**What is expected**
In all the items below, change "Адміністрація" to "Дирекція" and write out the lines again with nothing else altered. Leave the pictures out of your answer.

• • • •

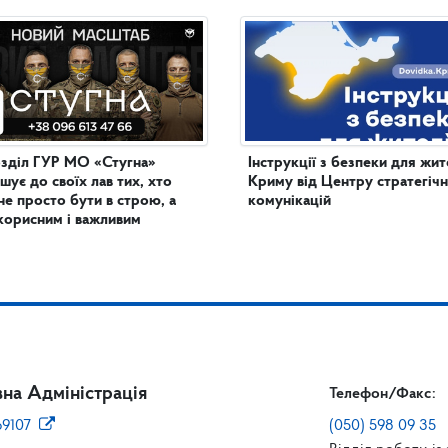
зділ ГУР МО «Стугна»
Інструкції з безпеки для жит
шує до своїх лав тих, хто
Криму від Центру стратегіч
не просто бути в строю, а
комунікацій
корисним і важливим
на Адміністрація
Телефон/Факс:
69107
(050) 598 09 35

• • • •

**Output of the exercise**
зділ ГУР МО «Стугна»
Інструкції з безпеки для жит
шує до своїх лав тих, хто
Криму від Центру стратегіч
не просто бути в строю, а
комунікацій
корисним і важливим
на Дирекція
Телефон/Факс:
69107
(050) 598 09 35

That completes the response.